Mom’s Milk B/CS Consent for Care
Consent Agreement to be READ & SIGNED before the Lactation Visit
_____ I understand the following: The lactation consultant is an allied health care provider and responsible for evaluating and recommending a care path to resolve or improve breastfeeding issues. A lactation visit may include a detailed history of mother/infant, an assessment of maternal/infant anatomy, observation of a feeding for evaluation of technique and effectiveness of feeding, and recommendations for management to improve and/or resolve breastfeeding related issues. All clients are provided with a written and/or oral care path to improve breastfeeding concerns. The client and the lactation consultant each have responsibilities in this path. Resolution of a breastfeeding problem often takes several days or weeks and may require a change in the original recommended care path at some point.
_____ I understand that a lactation consultation may involve: touching my breasts and/or nipples for the purposes of assessment; inserting gloved fingers into my baby’s mouth to assess suck; observation of a breastfeed, and suggestions to enhance latch or position; demonstration and use of equipment or supplies that may be recommended; demonstration of techniques designed to improve breastfeeding.
_____ I understand that I am responsible for informing the lactation consultant of changes I feel are necessary in the care path at the time of the visit or during the course of follow-up communications. Contact during the time following the lactation visit is crucial and considered an extension of my visit. Clients will be given contact information to report progress or to communicate continued problems or concerns. I understand it is my responsibility to contact the lactation consultant with progress reports, questions or concerns.

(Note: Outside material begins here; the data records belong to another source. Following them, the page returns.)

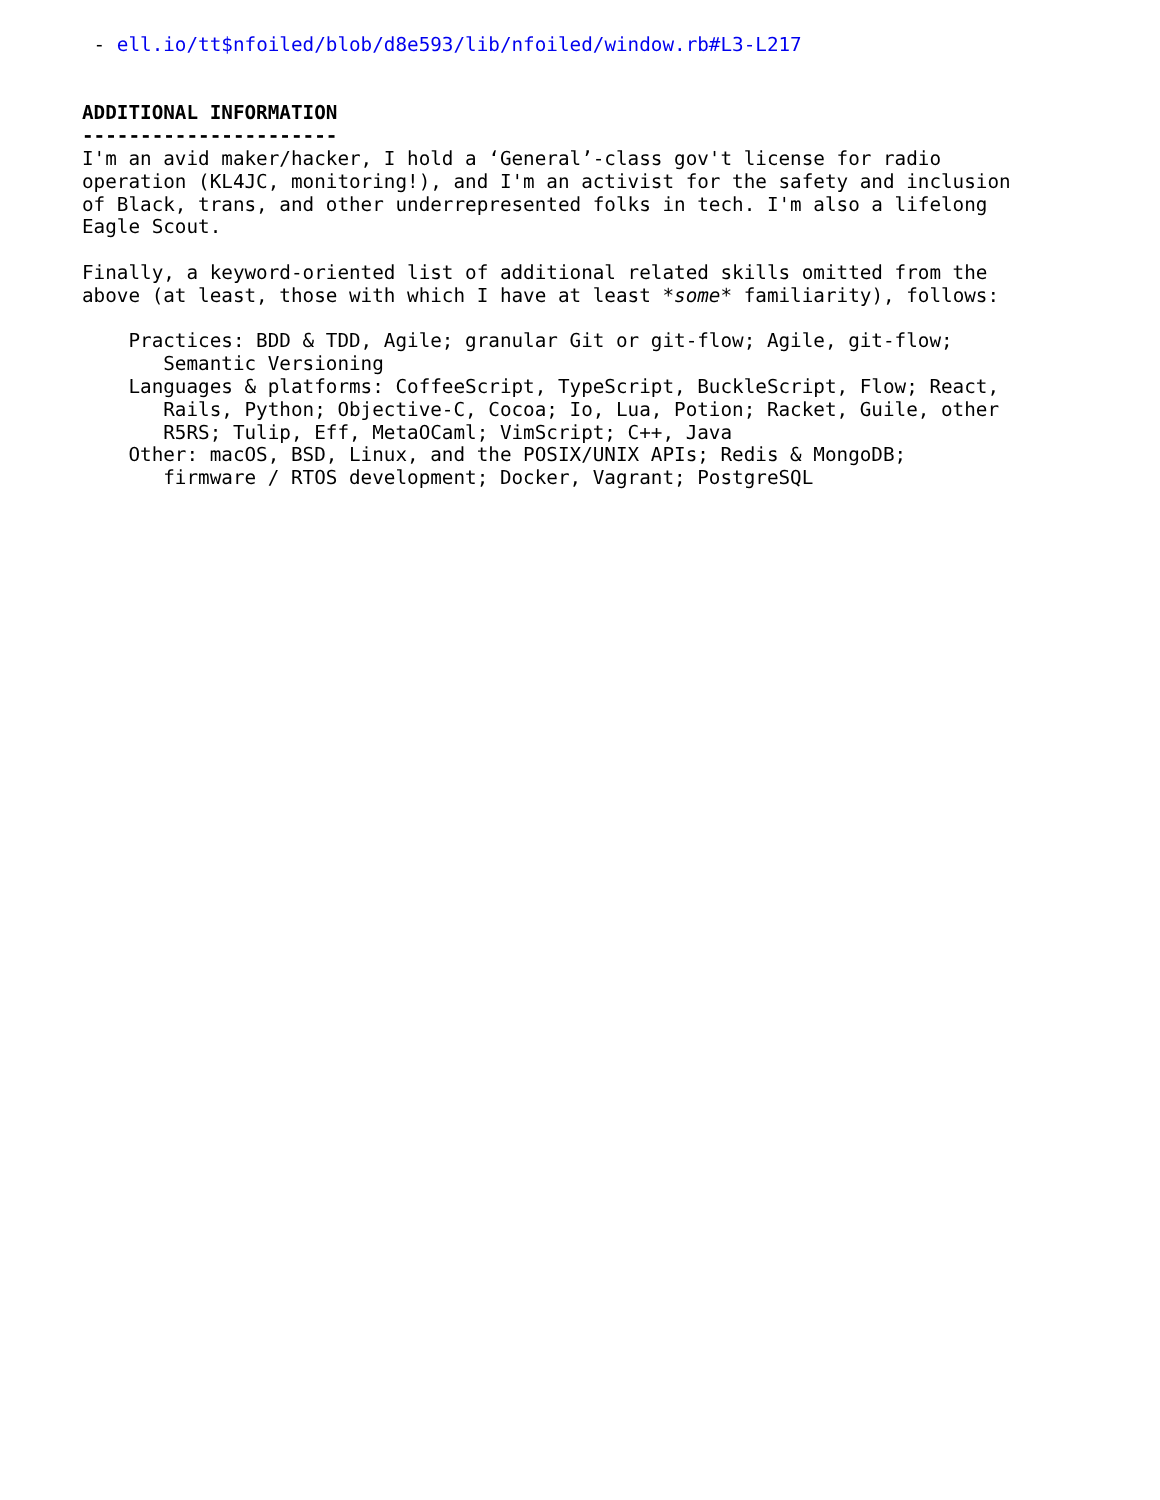- ell.io/tt$nfoiled/blob/d8e593/lib/nfoiled/window.rb#L3-L217
ADDITIONAL INFORMATION
----------------------
I'm an avid maker/hacker, I hold a ‘General’-class gov't license for radio operation (KL4JC, monitoring!), and I'm an activist for the safety and inclusion of Black, trans, and other underrepresented folks in tech. I'm also a lifelong Eagle Scout.
Finally, a keyword-oriented list of additional related skills omitted from the above (at least, those with which I have at least *some* familiarity), follows:
Practices: BDD & TDD, Agile; granular Git or git-flow; Agile, git-flow; Semantic Versioning Languages & platforms: CoffeeScript, TypeScript, BuckleScript, Flow; React, Rails, Python; Objective-C, Cocoa; Io, Lua, Potion; Racket, Guile, other R5RS; Tulip, Eff, MetaOCaml; VimScript; C++, Java Other: macOS, BSD, Linux, and the POSIX/UNIX APIs; Redis & MongoDB; firmware / RTOS development; Docker, Vagrant; PostgreSQL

_____ I understand any change from my physician’s recommendations should be discussed with the physician. Health care issues of a medical nature MUST be discussed with a physician.
_____ I understand a partial or follow-up visit is sometimes necessary. I understand that breastfeeding supplies and/or breast pumps may be recommended as effective management of specific situations. Only effective equipment will be recommended.

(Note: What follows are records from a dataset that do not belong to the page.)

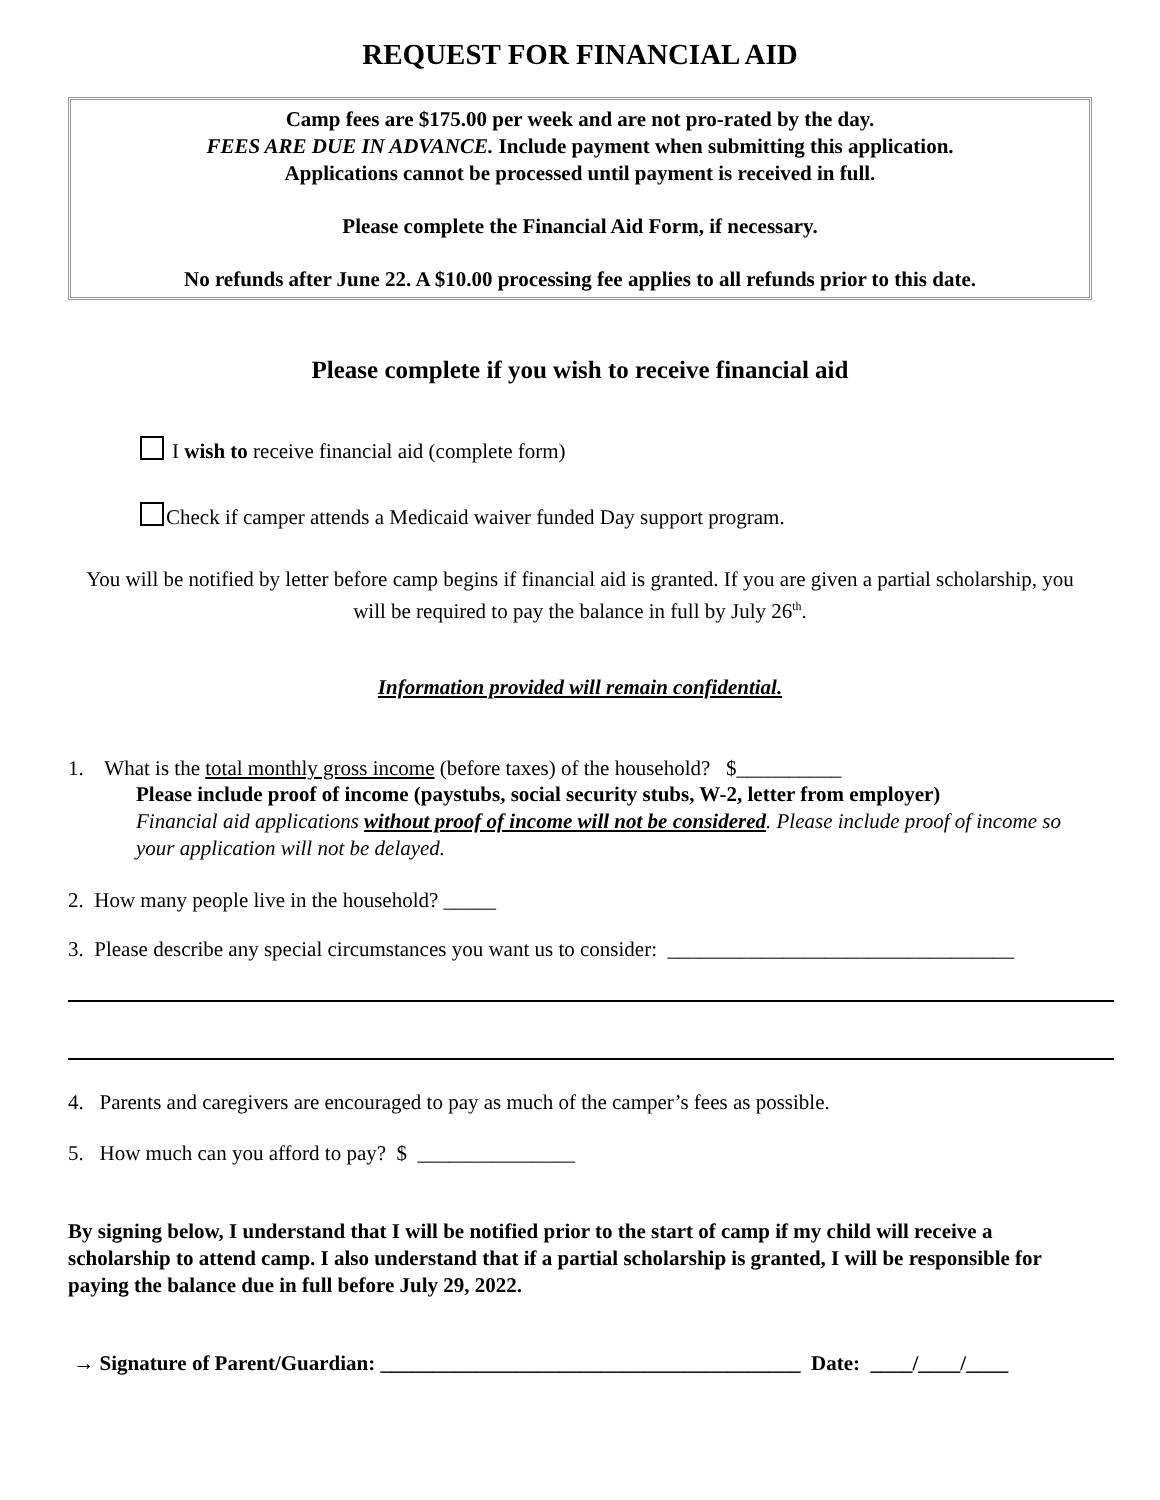REQUEST FOR FINANCIAL AID
Camp fees are $175.00 per week and are not pro-rated by the day.
FEES ARE DUE IN ADVANCE. Include payment when submitting this application.
Applications cannot be processed until payment is received in full.
Please complete the Financial Aid Form, if necessary.
No refunds after June 22. A $10.00 processing fee applies to all refunds prior to this date.
Please complete if you wish to receive financial aid
I wish to receive financial aid (complete form)
Check if camper attends a Medicaid waiver funded Day support program.
You will be notified by letter before camp begins if financial aid is granted. If you are given a partial scholarship, you will be required to pay the balance in full by July 26<sup>th</sup>.
Information provided will remain confidential.
1. What is the total monthly gross income (before taxes) of the household? $__________
Please include proof of income (paystubs, social security stubs, W-2, letter from employer)
Financial aid applications without proof of income will not be considered. Please include proof of income so your application will not be delayed.
2. How many people live in the household? _____
3. Please describe any special circumstances you want us to consider: _________________________________
4. Parents and caregivers are encouraged to pay as much of the camper’s fees as possible.
5. How much can you afford to pay? $ _______________
By signing below, I understand that I will be notified prior to the start of camp if my child will receive a scholarship to attend camp. I also understand that if a partial scholarship is granted, I will be responsible for paying the balance due in full before July 29, 2022.
→ Signature of Parent/Guardian: ________________________________________ Date: ____/____/____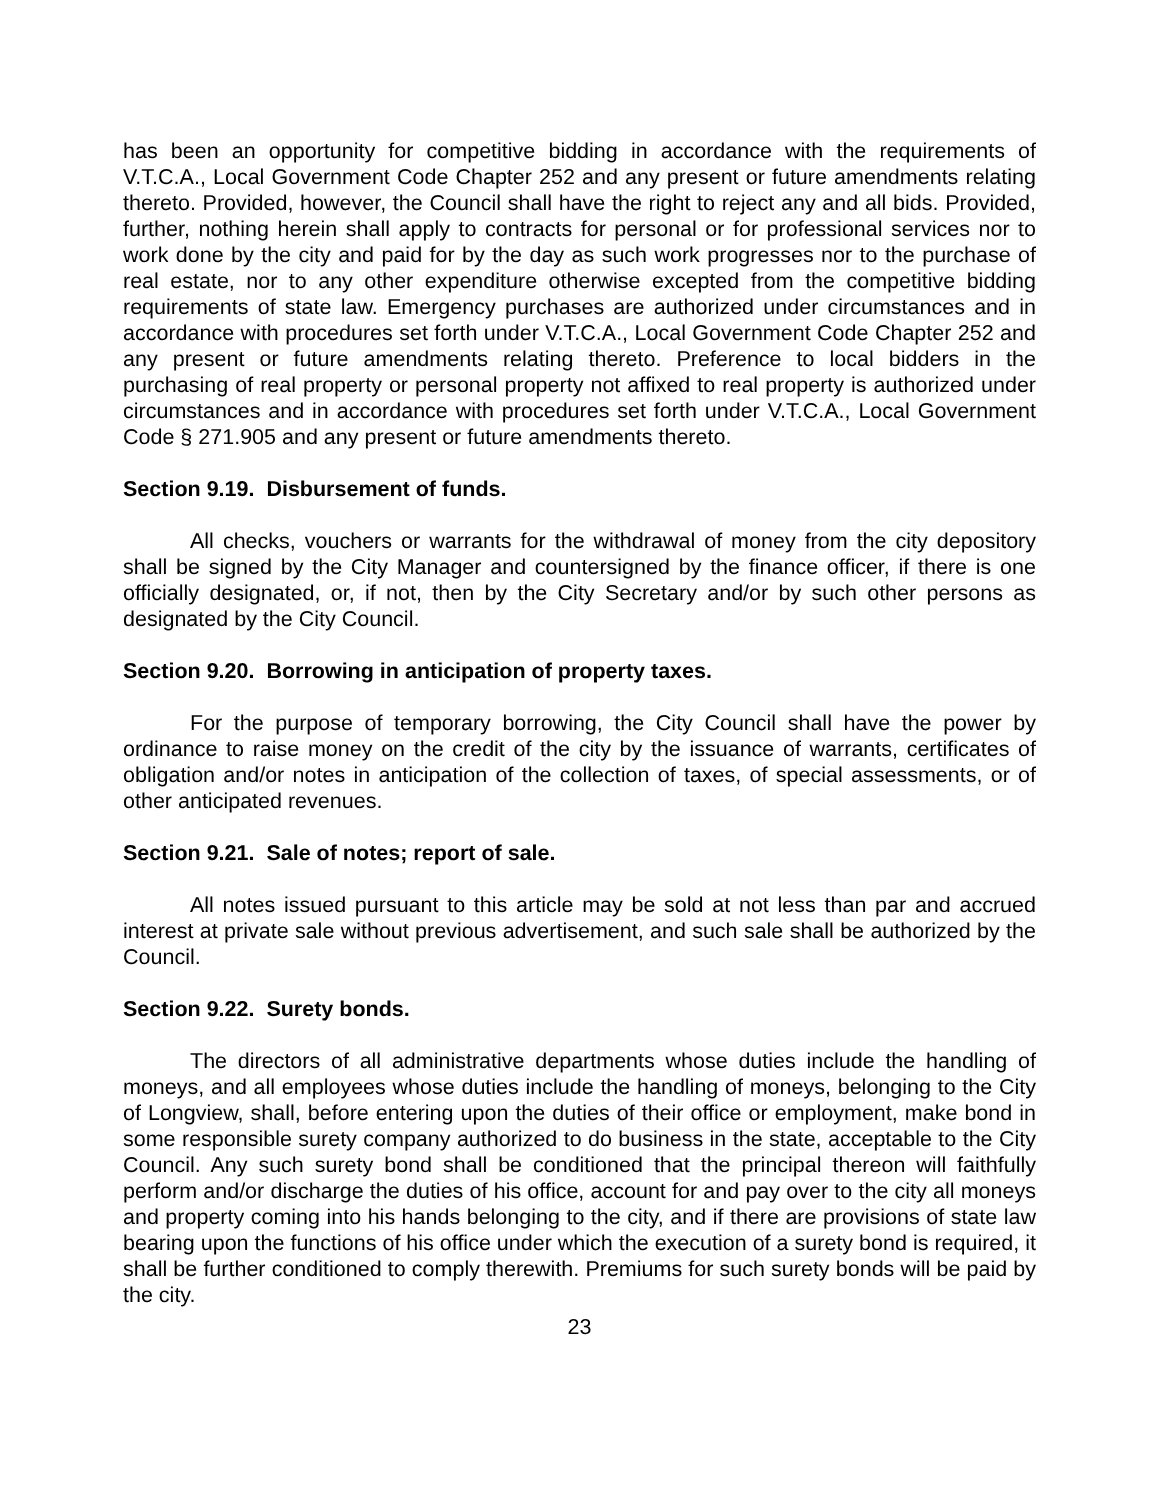has been an opportunity for competitive bidding in accordance with the requirements of V.T.C.A., Local Government Code Chapter 252 and any present or future amendments relating thereto. Provided, however, the Council shall have the right to reject any and all bids. Provided, further, nothing herein shall apply to contracts for personal or for professional services nor to work done by the city and paid for by the day as such work progresses nor to the purchase of real estate, nor to any other expenditure otherwise excepted from the competitive bidding requirements of state law. Emergency purchases are authorized under circumstances and in accordance with procedures set forth under V.T.C.A., Local Government Code Chapter 252 and any present or future amendments relating thereto. Preference to local bidders in the purchasing of real property or personal property not affixed to real property is authorized under circumstances and in accordance with procedures set forth under V.T.C.A., Local Government Code § 271.905 and any present or future amendments thereto.
Section 9.19. Disbursement of funds.
All checks, vouchers or warrants for the withdrawal of money from the city depository shall be signed by the City Manager and countersigned by the finance officer, if there is one officially designated, or, if not, then by the City Secretary and/or by such other persons as designated by the City Council.
Section 9.20. Borrowing in anticipation of property taxes.
For the purpose of temporary borrowing, the City Council shall have the power by ordinance to raise money on the credit of the city by the issuance of warrants, certificates of obligation and/or notes in anticipation of the collection of taxes, of special assessments, or of other anticipated revenues.
Section 9.21. Sale of notes; report of sale.
All notes issued pursuant to this article may be sold at not less than par and accrued interest at private sale without previous advertisement, and such sale shall be authorized by the Council.
Section 9.22. Surety bonds.
The directors of all administrative departments whose duties include the handling of moneys, and all employees whose duties include the handling of moneys, belonging to the City of Longview, shall, before entering upon the duties of their office or employment, make bond in some responsible surety company authorized to do business in the state, acceptable to the City Council. Any such surety bond shall be conditioned that the principal thereon will faithfully perform and/or discharge the duties of his office, account for and pay over to the city all moneys and property coming into his hands belonging to the city, and if there are provisions of state law bearing upon the functions of his office under which the execution of a surety bond is required, it shall be further conditioned to comply therewith. Premiums for such surety bonds will be paid by the city.
23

_____ I hereby authorize the lactation consultant to release any information acquired in the evaluation and/or management of myself and/or my child to our health care providers, referring physician, referring lay breastfeeding counselor, and/or our insurance company upon request. I understand the lactation consultant may contact my physician or my child’s physician if the lactation consultant feels it is necessary to consult with the physician.

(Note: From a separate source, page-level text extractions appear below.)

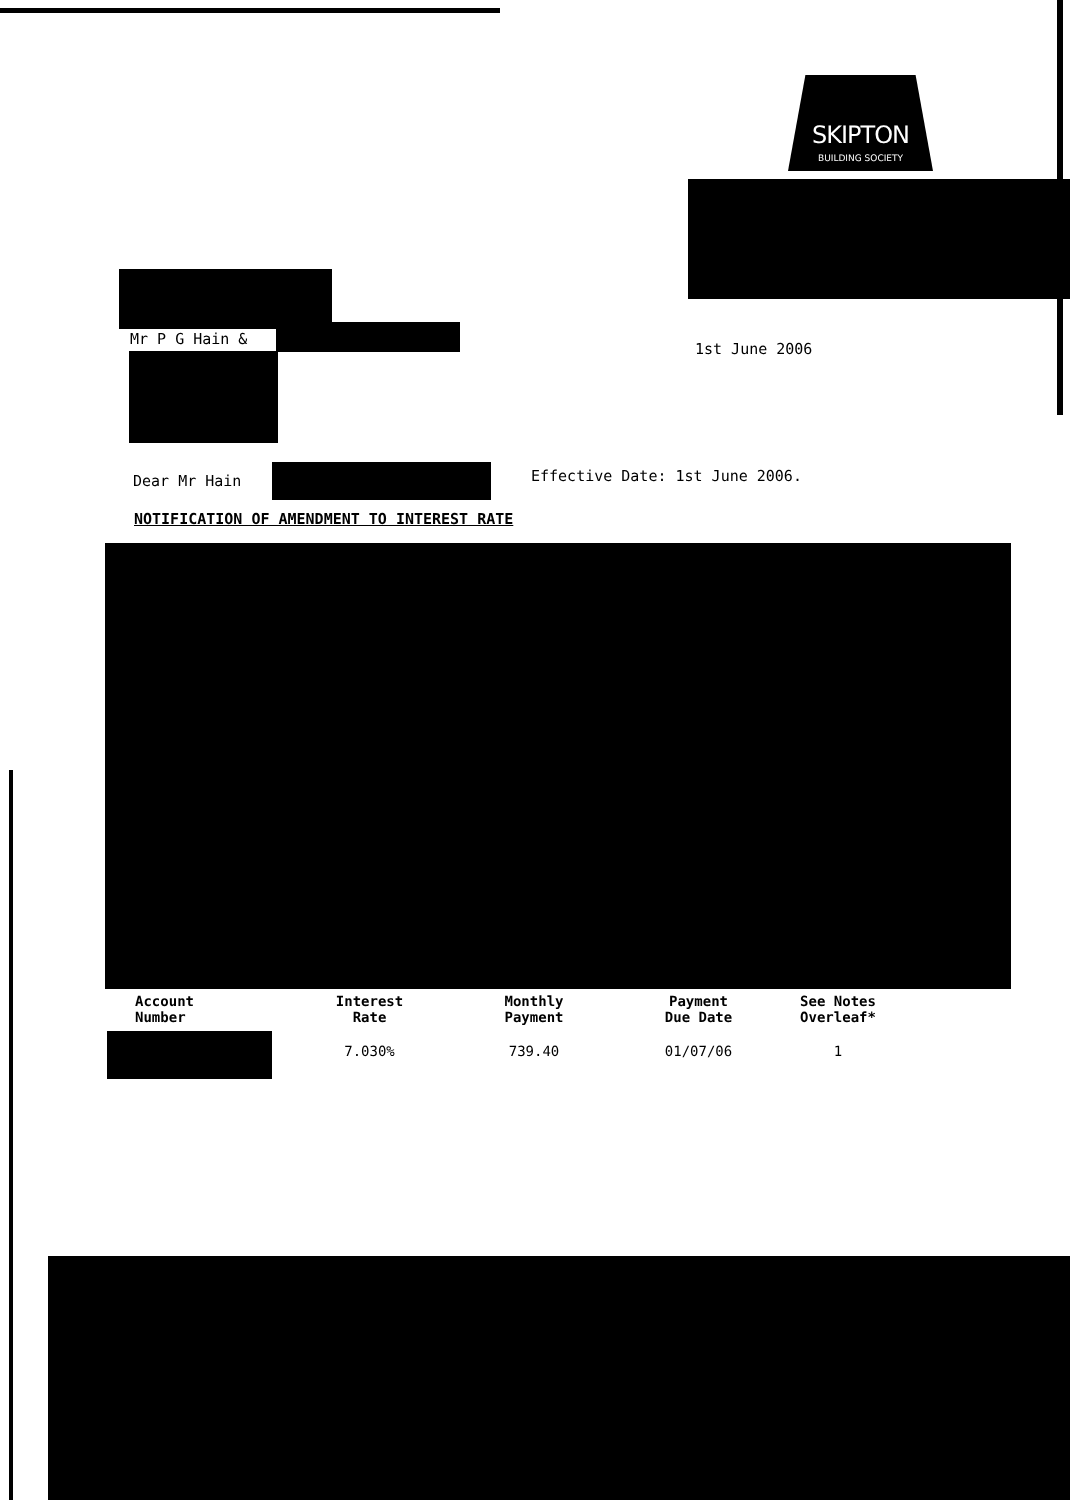SKIPTON
BUILDING SOCIETY
Mr P G Hain &
1st June 2006
Dear Mr Hain Effective Date: 1st June 2006.
NOTIFICATION OF AMENDMENT TO INTEREST RATE
| Account Number | Interest Rate | Monthly Payment | Payment Due Date | See Notes Overleaf* |
| --- | --- | --- | --- | --- |
| | 7.030% | 739.40 | 01/07/06 | 1 |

______ I have received a copy of this provider’s Privacy Practices. I understand that for this lactation consultation and all followups, the lactation consultant will protect the privacy of my personal health information as required by the Code of Ethics of the International Board of Lactation Consultant Examiners,
_____ I understand this practice only accepts fee for service at time of service. It is my responsibility to pursue reimbursement for lactation services from my insurance company. This practice does no billing for insurance reimbursement and is not a provider on any insurance plan. Reimbursement is not guaranteed. I also understand that Mom’s Milk B/CS does not give refunds for services rendered.